Headline GDP growth has been falling for a few quarters now and the Q3 FY2019 outcome was a meagre 6.6 per cent YoY. Our models show that Q4 FY2019 is likely to register an even lower headline GDP growth. Within this, consumption seems to be witnessing a continued decline.

Investment is showing nascent signs of revival but much of it is driven by the public sector while the private sector long cycle capex recovery still seems some way off. This growth-inflation mix, suggests that slack in the economy may be growing as reflected by a growing output gap leading to a likely revision in growth forecasts, thereby generating space for policy accommodation.

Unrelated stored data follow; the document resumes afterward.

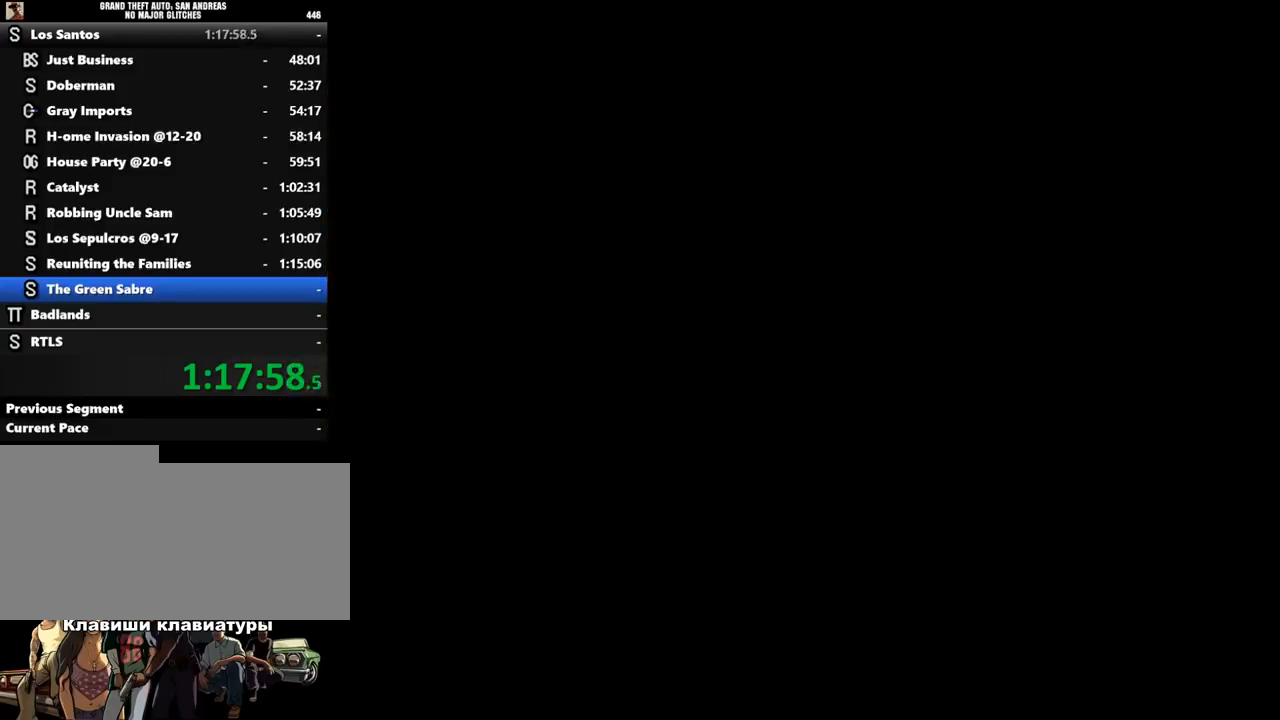
{"keys": ["shift_l", "w"], "mouse": [], "events": [[33, "shift_l", "up"], [33, "w", "up"], [100, "shift_l", "down"], [200, "w", "down"], [233, "shift_l", "up"], [367, "shift_l", "down"], [400, "shift_l", "up"], [500, "shift_l", "down"]]}
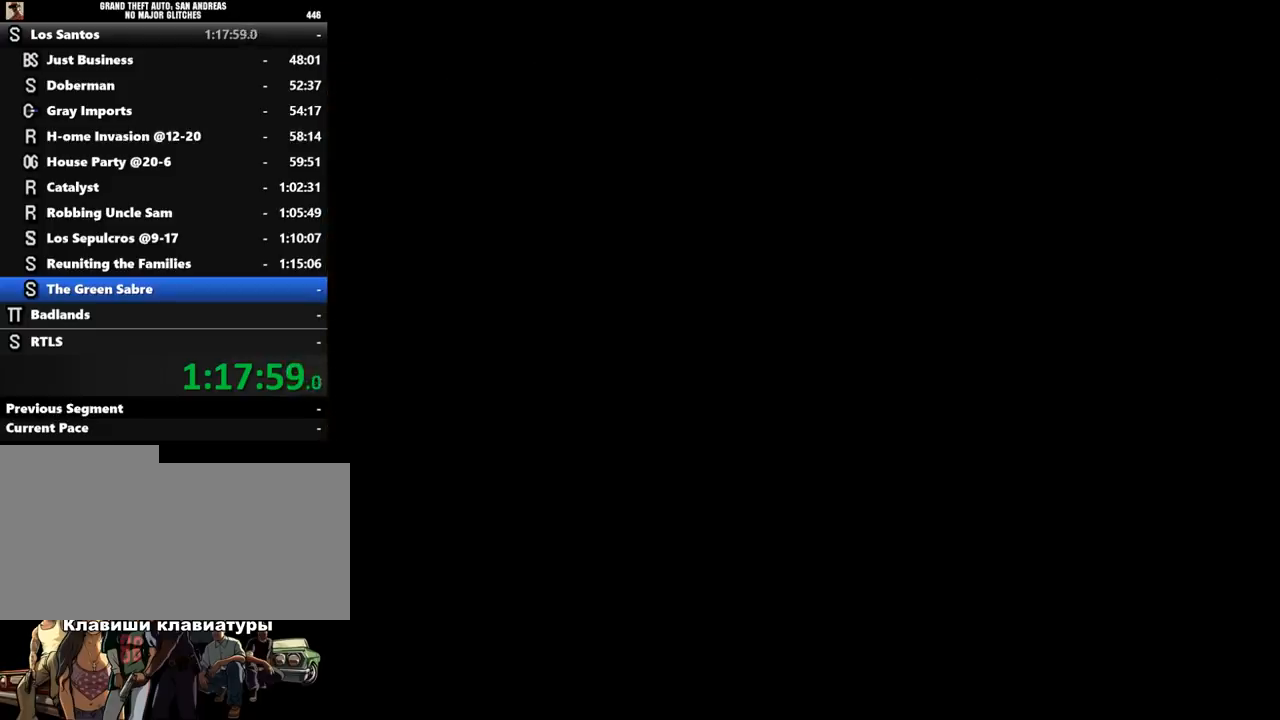
{"keys": ["shift_l", "w"], "mouse": [], "events": [[67, "shift_l", "up"], [200, "shift_l", "down"], [267, "shift_l", "up"], [367, "shift_l", "down"], [467, "shift_l", "up"], [500, "shift_l", "down"]]}
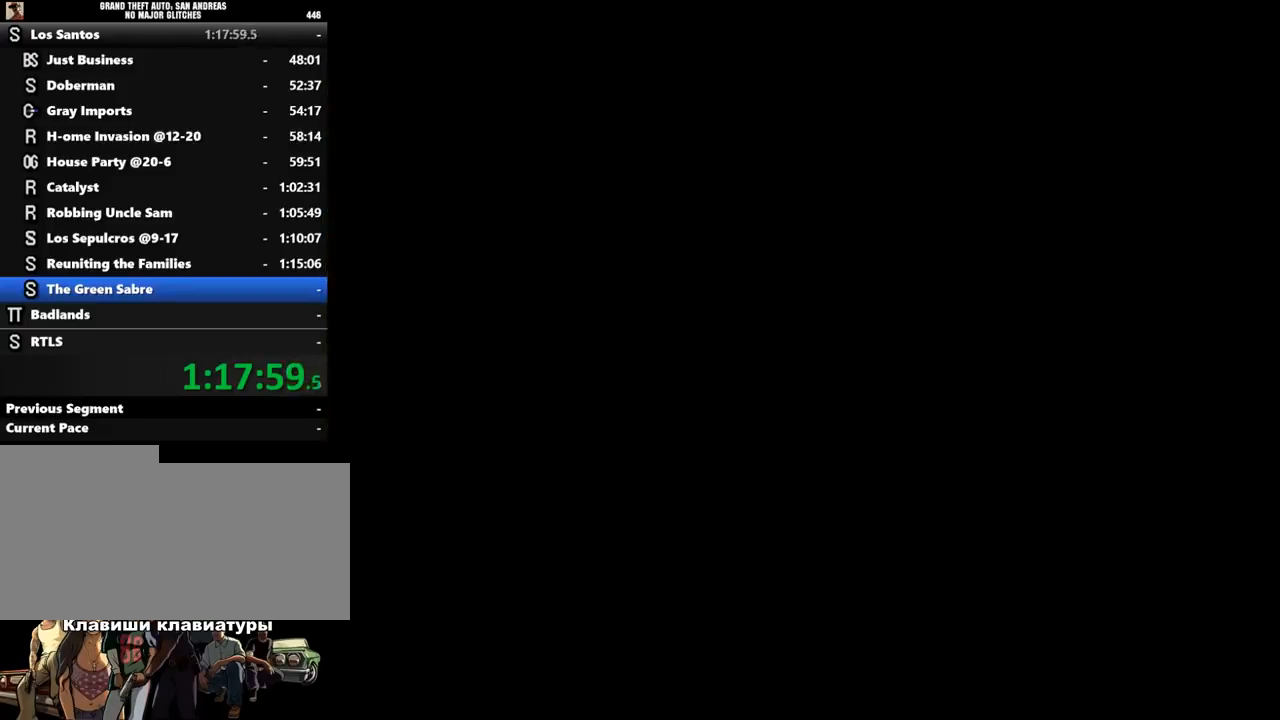
{"keys": ["w"], "mouse": [], "events": [[167, "shift_l", "up"], [233, "shift_l", "down"], [333, "shift_l", "up"], [433, "shift_l", "down"], [500, "shift_l", "up"]]}
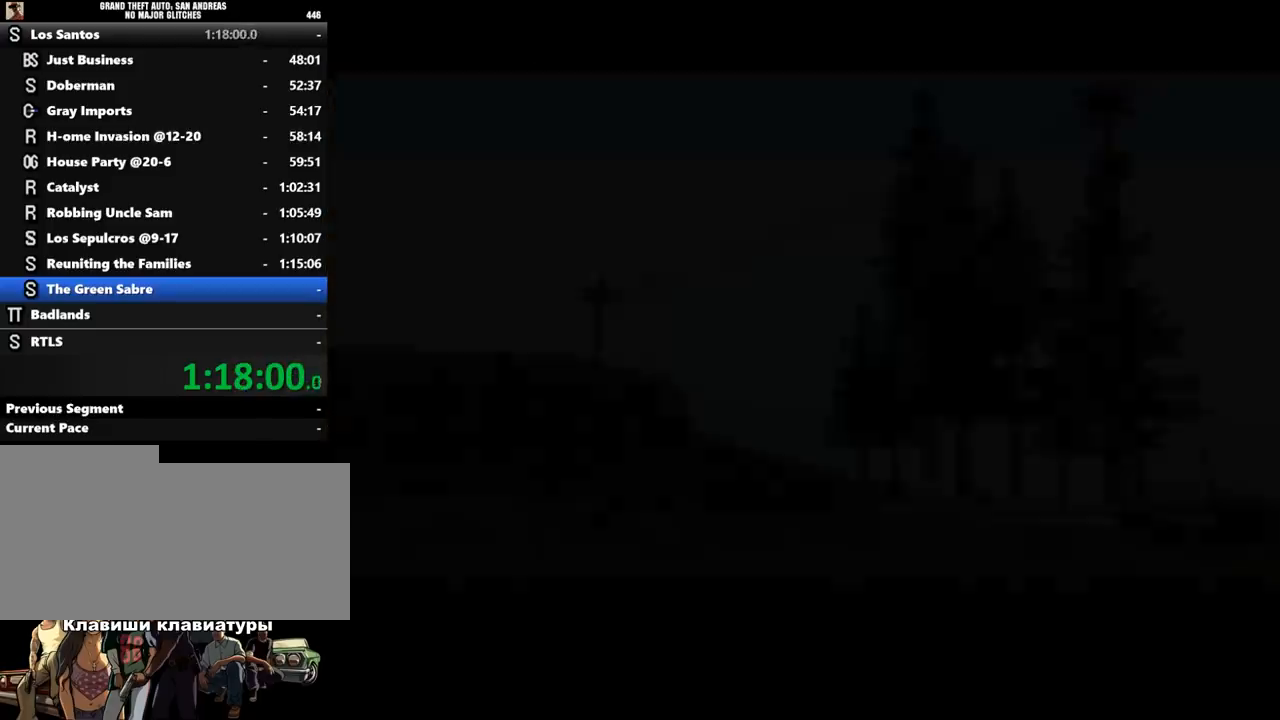
{"keys": ["shift_l", "w"], "mouse": [], "events": [[133, "shift_l", "down"], [167, "shift_l", "up"], [300, "shift_l", "down"], [367, "shift_l", "up"], [467, "shift_l", "down"]]}
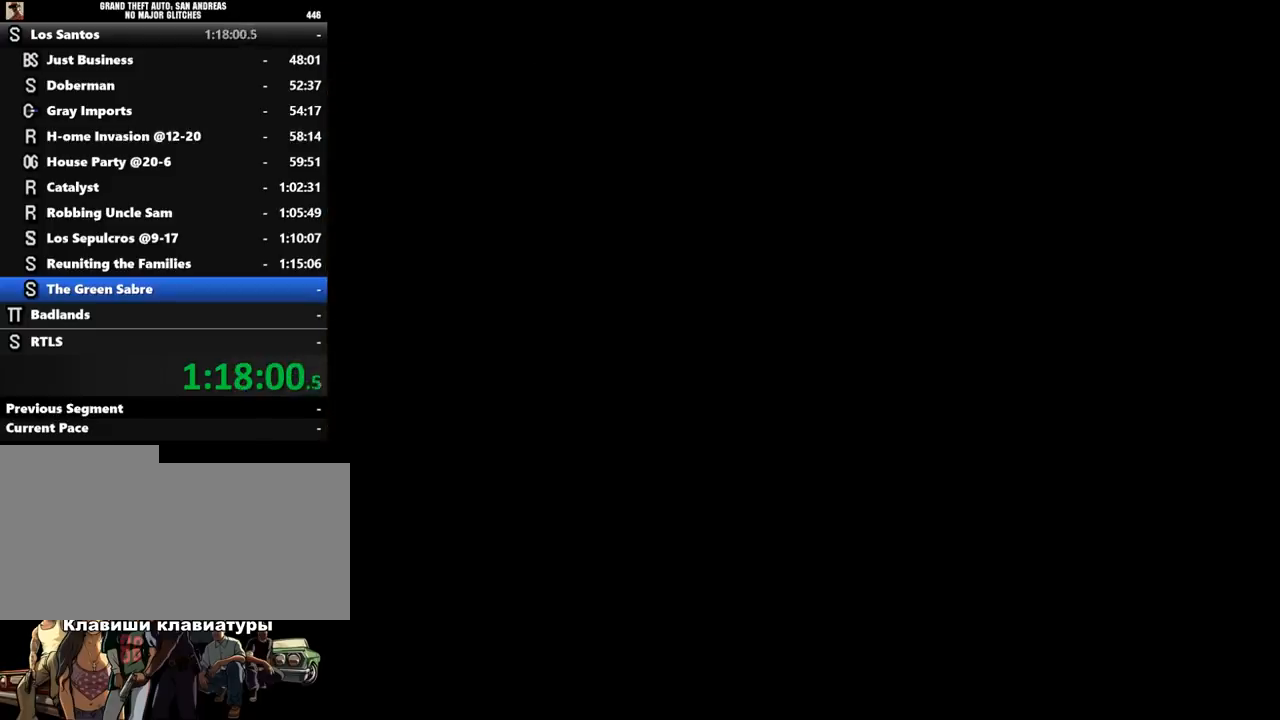
{"keys": ["shift_l", "w"], "mouse": [], "events": [[33, "shift_l", "up"], [133, "shift_l", "down"], [200, "shift_l", "up"], [300, "shift_l", "down"], [400, "shift_l", "up"], [500, "shift_l", "down"]]}
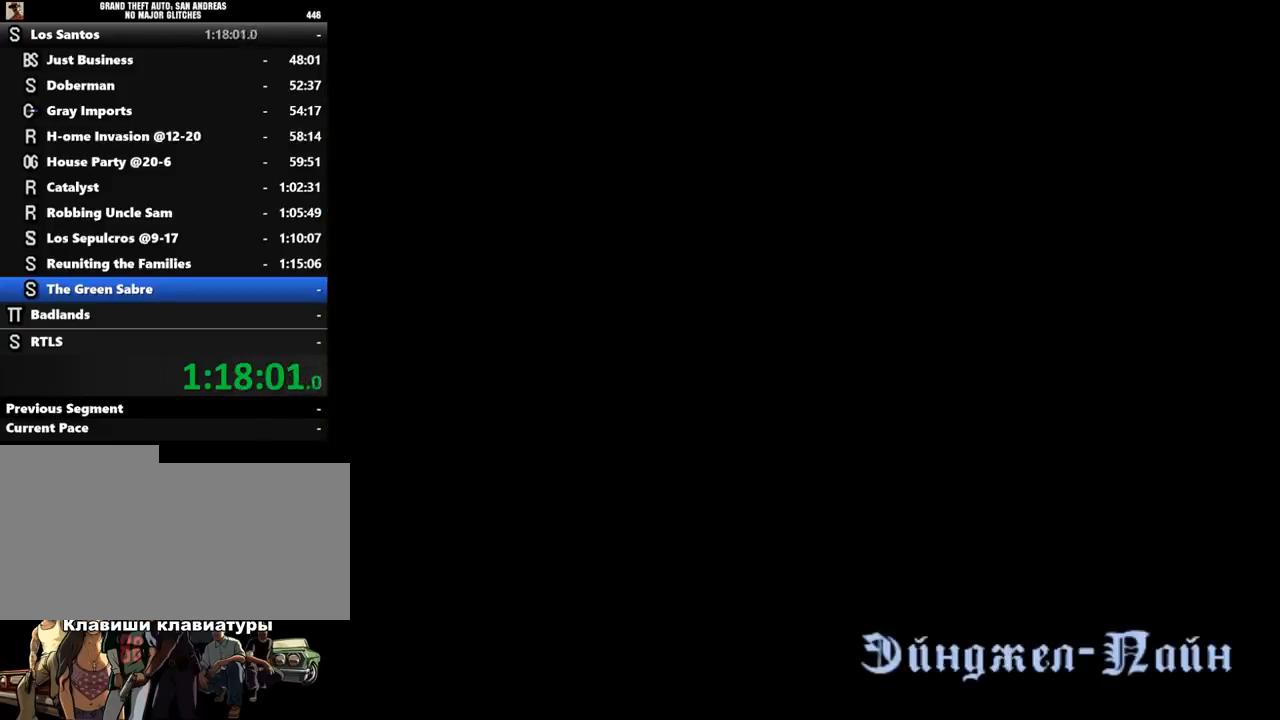
{"keys": ["shift_l"], "mouse": [], "events": [[100, "shift_l", "up"], [200, "shift_l", "down"], [267, "shift_l", "up"], [367, "shift_l", "down"], [400, "w", "up"], [433, "shift_l", "up"], [500, "shift_l", "down"]]}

While a 50 bps rate cut cannot be ruled out we do believe that the MPC would deliver 25 in this policy.

The real debate in this policy will be on the accompanying rate stance and liquidity stance. While the MPC changed its stance in February to “neutral” from “calibrated tightening” we do assign a higher probability to a further change in stance to “accommodative”.

The change would not be hard to justify in light of the substantial spin that we have seen in global monetary policy in the last two months, against the backdrop of growing concerns about global growth, falling manufacturing and sentiment indices, inversion of the yield curve in the US and increasing amount of bonds trading in negative yields territory. Given the fact that monetary policy making is also a prisoner to the uncertainty of oil prices, the MPC may still choose to retain the flexibility that is afforded by a “neutral” stance.

Liquidity issue

Domestic systemic liquidity will remain the key variable that will probably affect transmission even more than a rate cut but it is not explicitly under the MPC’s remit. F FY2020 is also likely to see substantial currency leakage although this time we expect a balance of payments surplus which will alleviate the situation somewhat. Even then, there will be need for substantial liquidity injection.

The RBI recently introduced the long-term forex swap tool which can also infuse rupee liquidity into the system. Overall, bond markets would be well supported by benign inflation, slowing growth and accommodative monetary policy while rising oil prices and heavy bond supply could keep them cautious.